In Focus: Tax Year End  

All hands on deck: How advisers prepare for the tax year end

All hands on deck: How advisers prepare for the tax year end

The "silly" season is upon financial advisers, which means all hands on deck at many businesses scrambling to make those last minute tax savings for their clients. 

"March is a very, very busy period of time for us despite all best intentions, despite trying to educate our clients to get things done early," said Martin Bamford, a chartered financial planner and head of client education at Informed Choice.

"There's always that small minority that leave things to the last minute and we really have to crack the whip and get things done in time."

The clients typically causing the biggest workload for advisers in March are the wealth accumulators, said Bamford, particularly business owners working towards the March end of business year.

"They are the ones that are all of a sudden on the phone in the last sort of week of the tax year saying, 'Can we put in a big pension contribution'," he added.

But it is not all about existing clients, there are new clients coming through the door looking for last minute financial plans too.

That is why Informed Choice has taken the step of not accepting new clients until May 1, according to Bamford. "We get lots of enquiries but we want to first and foremost give the best service to our existing clients," he said.

Helen Howcroft, managing director at Equanimity, said the important thing was to have a strategy in place to manage an adviser's workload throughout the tax year.

"There has to be a very clear strategy within the business to be very organised and actually knowing which clients are the disorganised ones so that you can stay on top of them and make them aware of the deadline being given." 

But it is not always the adviser's workload that is dictating the deadline, said Paul Stocks, IFA at Continuum.

"One of the first things I look at is when is Easter, because we've had a few years when there was turmoil in the market, tax year approaching and there was Easter as well and that can have a massive impact on timescales.

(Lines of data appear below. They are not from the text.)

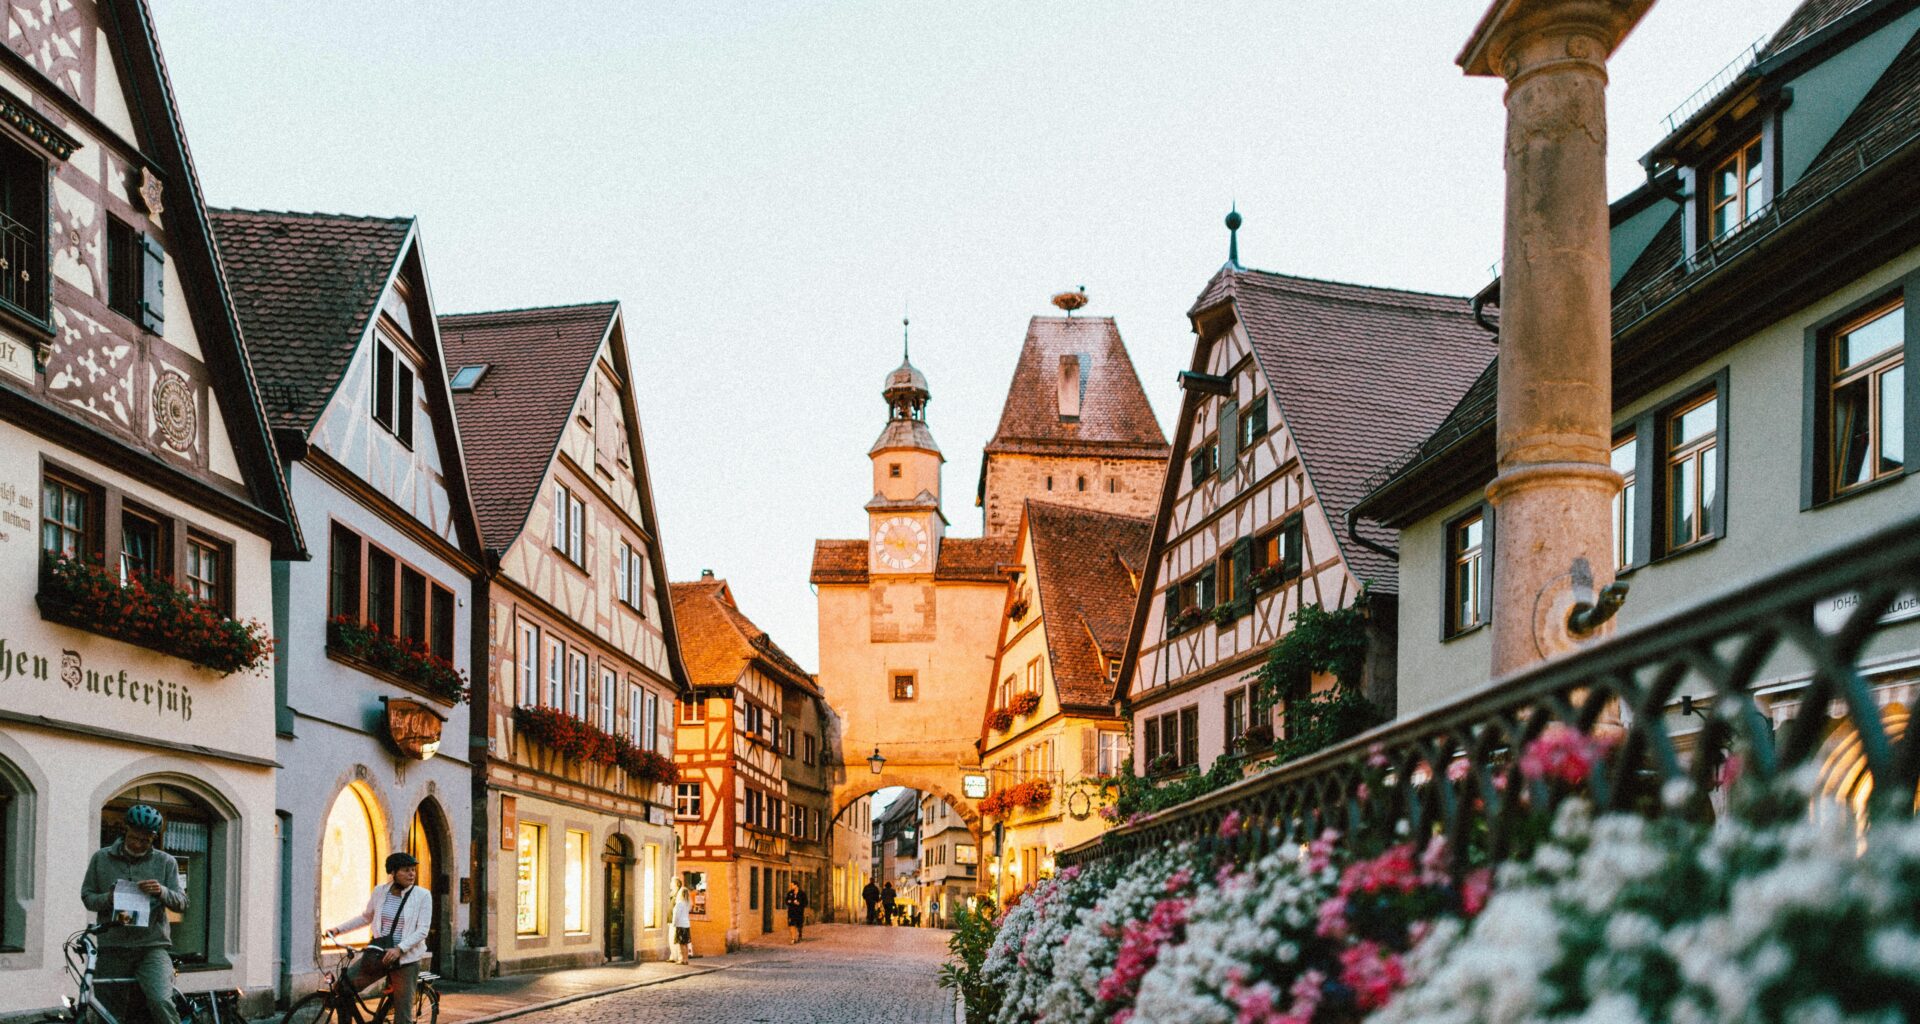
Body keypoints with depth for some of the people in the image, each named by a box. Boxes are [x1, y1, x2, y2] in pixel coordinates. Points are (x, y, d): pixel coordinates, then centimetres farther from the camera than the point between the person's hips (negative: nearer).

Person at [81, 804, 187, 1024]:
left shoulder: (166, 862, 7)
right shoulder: (101, 858, 9)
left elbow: (181, 902, 5)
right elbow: (87, 896, 11)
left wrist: (162, 891, -16)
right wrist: (108, 899, -10)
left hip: (152, 947, -2)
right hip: (112, 948, 2)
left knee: (161, 1002, -26)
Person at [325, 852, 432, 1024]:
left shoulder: (423, 896, -8)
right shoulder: (380, 891, 2)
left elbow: (422, 931, -13)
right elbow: (365, 917, 17)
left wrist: (399, 949, -25)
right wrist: (338, 928, 9)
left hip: (405, 958, -3)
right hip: (378, 954, 3)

"It's [about] planning ahead... but it does come down to providers' timescales as well, which they'll often share in advance."

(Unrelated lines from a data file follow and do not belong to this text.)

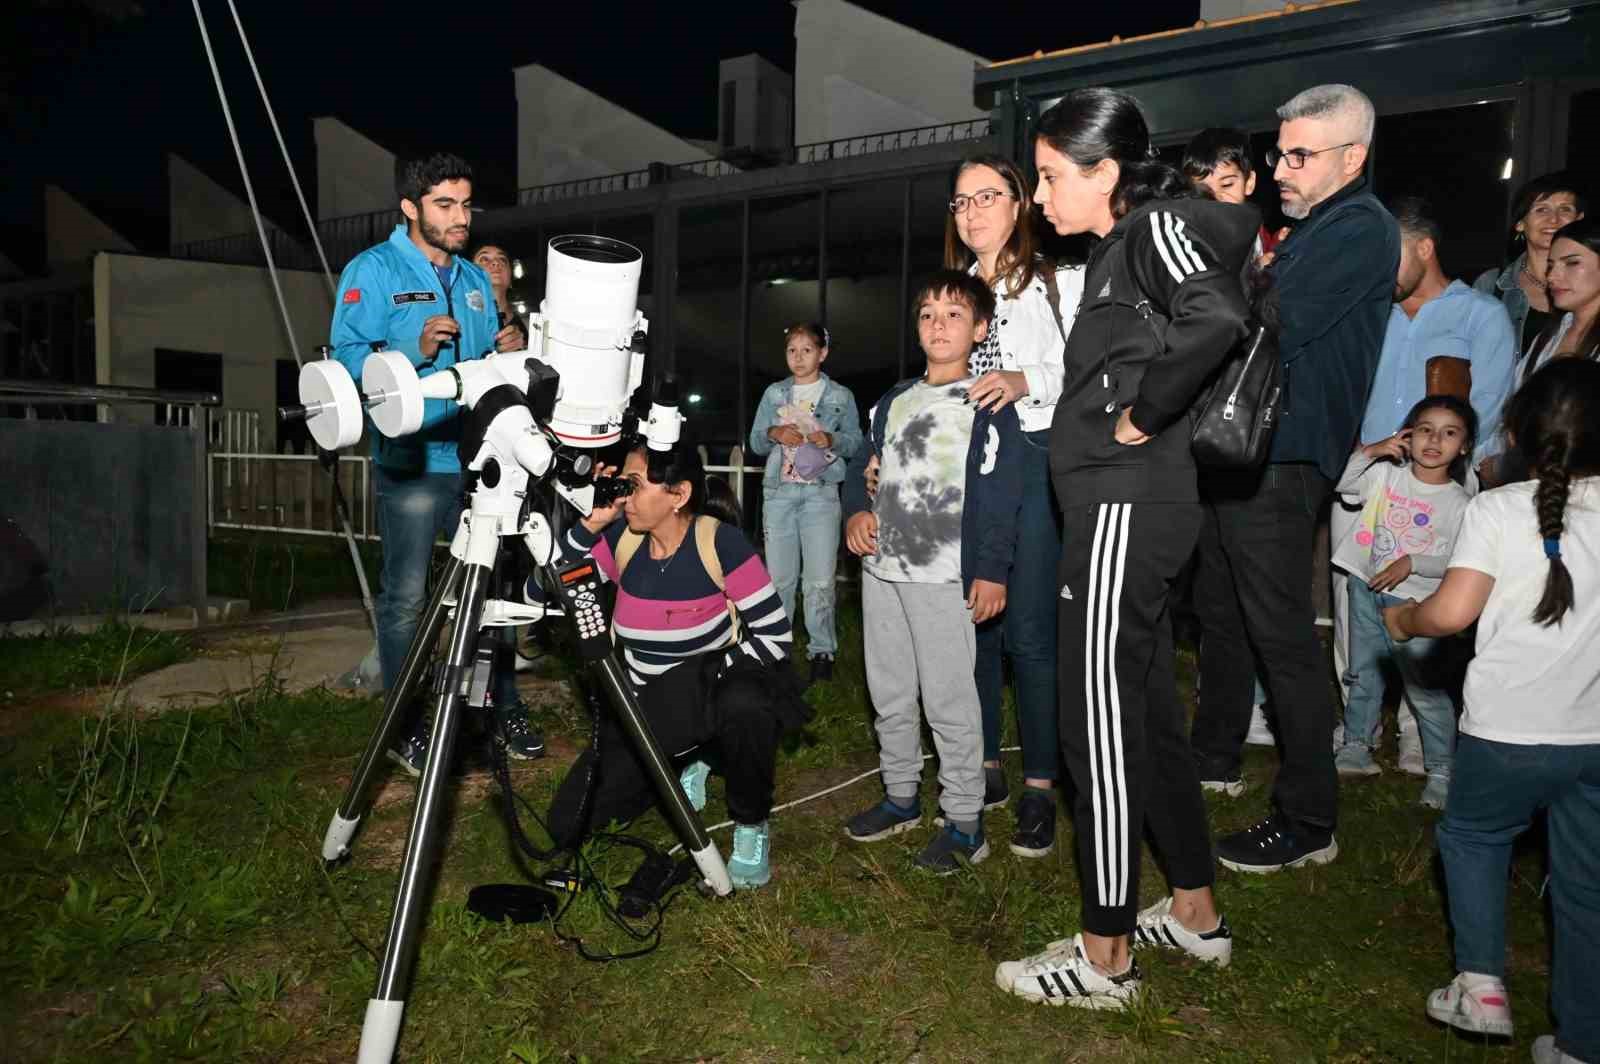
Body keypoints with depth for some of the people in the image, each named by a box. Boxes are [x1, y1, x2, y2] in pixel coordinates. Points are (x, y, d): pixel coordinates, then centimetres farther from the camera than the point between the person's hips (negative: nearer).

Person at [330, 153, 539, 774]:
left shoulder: (475, 279, 16)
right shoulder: (372, 271, -2)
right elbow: (349, 361, -11)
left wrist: (506, 353, -1)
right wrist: (417, 351, -25)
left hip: (478, 458, 6)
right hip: (411, 462, -5)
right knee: (406, 598, 0)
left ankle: (505, 707, 22)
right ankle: (407, 728, 12)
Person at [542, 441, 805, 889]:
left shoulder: (719, 541, -19)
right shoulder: (621, 538, -8)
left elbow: (775, 635, -17)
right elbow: (539, 593, -13)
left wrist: (707, 681, -22)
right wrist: (589, 525, -21)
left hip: (718, 687, -4)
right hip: (645, 705, 5)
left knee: (743, 706, -42)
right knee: (570, 825, -4)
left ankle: (752, 825, -11)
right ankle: (687, 762, 20)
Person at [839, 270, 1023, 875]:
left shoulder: (989, 403, -3)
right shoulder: (893, 402, 16)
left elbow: (1000, 493, -9)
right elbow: (862, 467, 21)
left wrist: (992, 569, -14)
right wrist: (856, 512, 0)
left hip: (945, 575, -7)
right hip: (882, 569, 7)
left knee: (949, 699, -3)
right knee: (889, 693, 15)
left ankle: (964, 821, 9)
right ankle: (901, 797, 31)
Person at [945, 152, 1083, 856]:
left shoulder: (1059, 281, 4)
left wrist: (1024, 382, -22)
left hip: (1033, 459, -5)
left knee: (1028, 630, -7)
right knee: (972, 620, 7)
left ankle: (1039, 789, 4)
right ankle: (985, 769, 20)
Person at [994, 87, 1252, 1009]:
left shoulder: (1158, 225, -8)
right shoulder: (1125, 245, 18)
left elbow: (1219, 319, -27)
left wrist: (1144, 413, -17)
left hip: (1127, 507, -10)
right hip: (1121, 506, 10)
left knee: (1102, 724, -3)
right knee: (1147, 710, 17)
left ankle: (1105, 958, 11)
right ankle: (1197, 913, 32)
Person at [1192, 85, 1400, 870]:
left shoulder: (1360, 230, -11)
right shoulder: (1311, 229, 19)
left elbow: (1267, 331, -21)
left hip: (1278, 461, -10)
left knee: (1281, 636, -5)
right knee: (1219, 611, 19)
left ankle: (1308, 821, 6)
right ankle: (1214, 753, 36)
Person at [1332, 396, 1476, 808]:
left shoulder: (1459, 503, -8)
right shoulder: (1385, 474, 0)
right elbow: (1341, 484, -6)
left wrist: (1411, 564, -19)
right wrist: (1369, 451, -15)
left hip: (1415, 603, -3)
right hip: (1366, 590, 4)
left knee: (1427, 690, 0)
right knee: (1363, 676, 17)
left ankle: (1440, 769, 14)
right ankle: (1356, 747, 32)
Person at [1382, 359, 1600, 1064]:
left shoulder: (1497, 509, -11)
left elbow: (1451, 612, -18)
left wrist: (1401, 619, 1)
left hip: (1510, 731, -3)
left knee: (1470, 836, 22)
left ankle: (1481, 980, 13)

When it comes to product areas, there are some that are expected to feature on every adviser's agenda.

"If we haven't maximised Isas and pensions then we are going to be utilising general investment accounts and maximising capital gains tax planning with moving assets from a taxed environment into a non-taxed environment," said Howcroft.

She said she would also be looking at EIS at this time of the tax year, and traditionally at venture capital trusts. But as the latter are opening earlier and earlier in the tax year, planning around VCTs now typically starts around September, she added.